Un requisito architettonico della centralità artistica dell'attività teatrale, espressa all'interno dal termine polyvalence, era, nelle Maisons de la Culture, la presenza all'esterno di funzioni diverse, nell'ambito di quelle che allora erano considerate "artistiche" o genericamente culturali. Ma la "banalità", nel senso accennato qui sopra, caratteristica del luogo rende virtualmente proficua la presenza di molte altre funzioni. Non è chi non veda l'utilità dell'associazione della funzione teatrale a quella -ad esempio- alberghiera. Il carattere di "ricucitura urbanistica" dell'intervento, più volte dichiarato da Valle, trova nel teatro un terreno forse propizio. Per quanto riguarda l'organizzazione degli spazi interni, Valle ha preso a modello il teatro di Stoccarda. La tradizione tedesca vuole ogni teatro di una certa importanza capace di accogliere tutti i momenti della produzione, gli opus differenti dei quali si compone l'opera drammatica. Un primo confronto con le realtà locali ha portato a una riduzione della cubatura.

Saranno famosi

Un buon teatro è un posto in cui soggetti diversi sono liberi di recarsi, incontrarsi, conoscersi, concepire e sviluppare realtà sempre nuove, impreviste e imprevedibili. Avvicinandosi a quest'evento "ontologico"(Fersen) ogni singola entità culturale scopre le proprie regole "fisiologiche", a volte i propri paradossi, e ne rende le altre partecipi. Si avanza qui un'ipotesi all'opposto, sia teorico che pratico, della persistenza del nucleo artistico che caratterizza i teatri stabili. "Il concetto di stabilità artistica è quanto di più incongruo con la creatività si possa immaginare. Va benissimo invece se 'stabile' è un apparato burocratico e tecnico ridotto all'indispensabile" sostiene Alfonso Spadoni, già ideatore a Firenze della "Rassegna dei Teatri Stabili" e oggi direttore del teatro Della Pergola, uno dei modelli della struttura architettonica "all'italiana", in attività ininterrotta dalla sua fondazione, oltre trecento anni fa.

Lo spettacolo è soltanto un punto di arrivo delle prove e ogni replica è una sua prova ulteriore. Quelli che frequentano filodrammatiche o scuole di teatro e sognano di darsi all'Arte cercano come possono l'occasione di assistere al lavoro di preparazione, del quale i professionisti, da parte loro, sono piuttosto gelosi.

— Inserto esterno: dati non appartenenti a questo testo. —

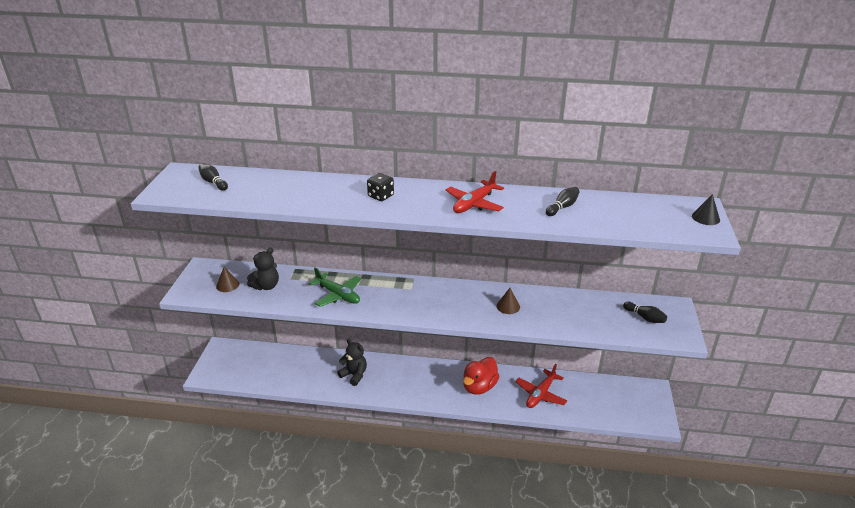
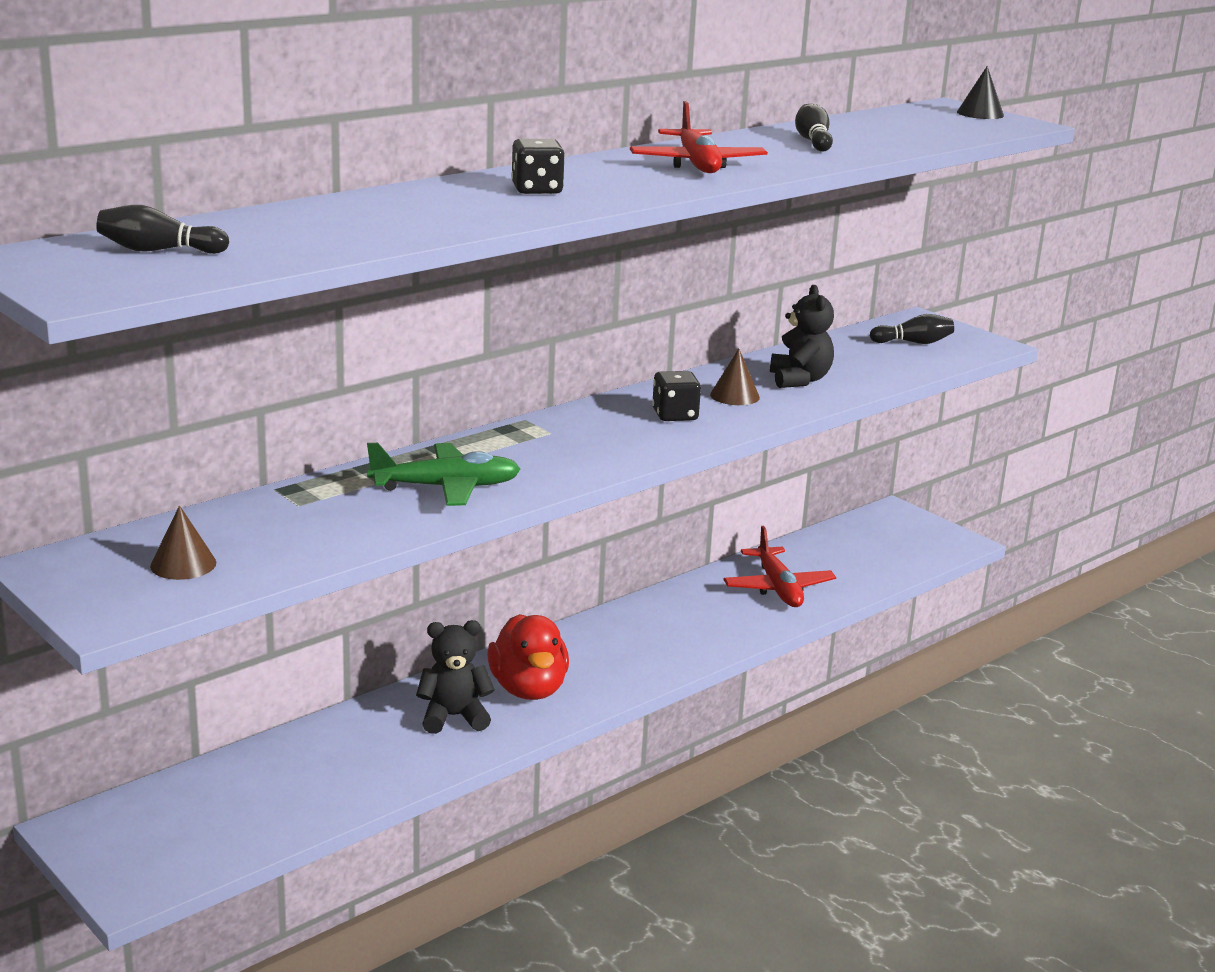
camera: 50 degrees left, 10 degrees down
black teddy bear [247,248,279,290] -> black teddy bear moved to [770,285,834,388]
red duck [463,357,500,395] -> red duck moved to [487,614,569,700]
none -> black dice [652,371,701,421]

Mutatis mutandis, cioé gli allievi in attori, neanche fra attività didattica e prove esiste soluzione di continuità. Una struttura dotata del giusto "tasso di ambiguità" può raccogliere attività diverse legate alla drammaturgìa e renderne possibile l'incontro: un luogo in grado di "ricucire" una vita teatrale, proprio come l'intervento urbanistico intende "ricucire" un pezzo di città cresciuto disordinatamente.